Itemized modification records
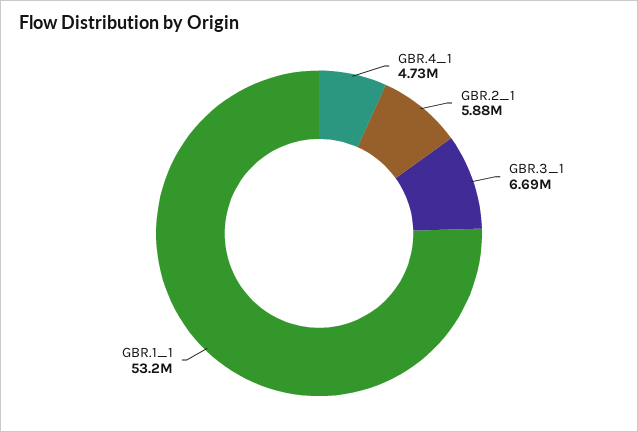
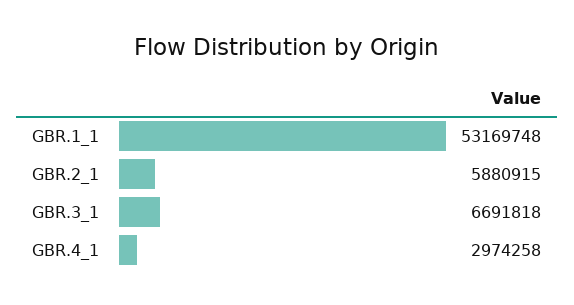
  {
-   "GBR.4_1": 4730000,
+   "GBR.4_1": 2974258,
    "GBR.2_1": 5880915,
    "GBR.3_1": 6691818,
    "GBR.1_1": 53169748
  }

WHAT IS BEING ASKED: For every entry above, write it out exactly and remove any image.

TASK RESPONSE:
  {
-   "GBR.4_1": 4730000,
+   "GBR.4_1": 2974258,
    "GBR.2_1": 5880915,
    "GBR.3_1": 6691818,
    "GBR.1_1": 53169748
  }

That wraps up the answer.